Alors qu'en Europe, un programme d'inspection est motivé le plus souvent par l'amélioration de la sécurité routière, au Québec, il serait motivé surtout par l'amélioration de la santé publique. Sur ce front-là, un tel programme est inefficace, selon ses détracteurs.

D'ailleurs, s'il n'y a pas encore consensus au Québec, on pourrait dire que c'est la même chose sur le continent. La moitié des provinces canadiennes et un peu moins de la moitié des États américains n'ont pas adopté de lois de ce type.

Les opposants à l'inspection obligatoire des véhicules disent qu'il n'y aura pas de loi à cet effet. Pourquoi, disent-ils ?

Parce qu'il y a un coût financier... et politique

C'est le caractère impopulaire d'un programme d'inspection et d'entretien : le coût, assumé par le consommateur. Dans le projet de 2011 du ministre Arcand, il était prévu que le consommateur --en l'occurrence le vendeur qui aurait dû procéder à l'inspection--débourse environ 60 $. Et qu'il assume les réparations éventuelles dictées par l'inspection. On imagine bien qu'il est délicat de s'aventurer sur un tel terrain politiquement.

Parmi les cinq provinces canadiennes qui ont un programme, le coût varie de 25 $ à 55 $ (plus taxes) pour un volet d'inspection (émissions ou sécurité).

Parce que ce n'est pas rentable

Le raisonnement financier concerne également le programme en lui-même. Selon l'Association pour la protection des automobilistes (APA), le jeu n'en vaut tout simplement pas la chandelle si l'on veut uniquement faire la chasse aux véhicules polluants. « La partie principale de la dépense d'un programme, c'est l'inspection d'autos propres, dit son président George Iny. Même à sept ou huit ans, si on regarde les statistiques du programme de l'Ontario, le taux d'échec des voitures est inférieur à 10 %.»

« Actuellement, en Ontario, quand on inspecte une auto vieille de cinq ou six ans, on dépense 3000 $ pour trouver à peu près deux voitures polluantes sur 100. Après, il faut les réparer.
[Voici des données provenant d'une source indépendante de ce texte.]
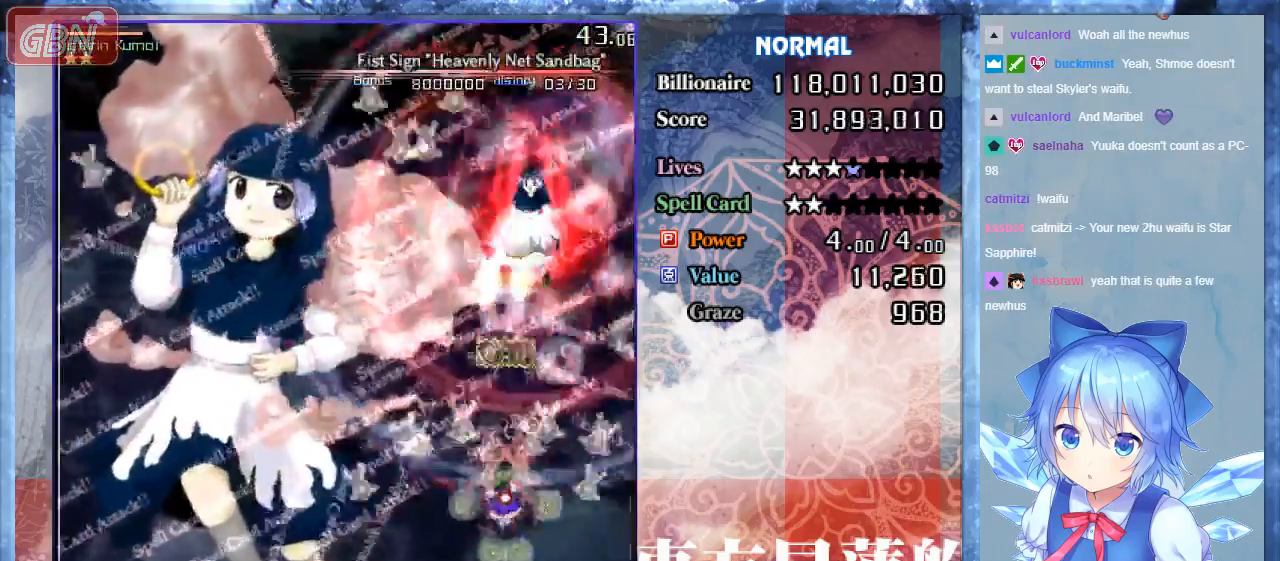
{"buttons": ["A", "B", "DPAD_RIGHT"], "events": [[233, "DPAD_UP", "up"], [433, "DPAD_RIGHT", "down"]]}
À peu près 40 % des véhicules ne sont pas réparés convenablement. Et c'est ça, le hic », ajoute George Iny.

Au Canada, l'Ontario est la seule province où l'inspection des émissions est obligatoire.

Parce que ce n'est pas éprouvé

Selon les défenseurs des automobilistes, il ne faut pas confondre les enjeux liés à la pollution et ceux concernant la sécurité. Et si les programmes européens sont « peut-être » efficaces en matière d'inspection mécanique, rien ne le démontrerait de ce côté-ci de l'Atlantique.

Il y a peut-être une raison à cela, comme l'a écrit le coroner Martin Sanfaçon dans son rapport d'investigation de septembre 2014 : « Les formulaires de rapport d'accident de la SAAQ demandent aux policiers de déterminer la "première" et la "deuxième" cause probable de l'accident. Peu de détails, pas de nuance ! Et c'est sur la foi de ces déclarations que la SAAQ établit ses statistiques et appuie son argumentation quant aux causes d'accident. »

Parce que ce n'est pas structuré

Si inspection mécanique il doit y avoir, que celle-ci se fasse de manière indépendante, clame l'APA. « Le secteur de la réparation qui réclame le volet inspection mécanique est motivé par des avantages. C'est que l'État exigerait des réparations. » L'organisme de défense des automobilistes préconise de séparer l'inspection, qui serait réservée à des centres agréés - comme en Europe -, de la réparation, apanage des garages.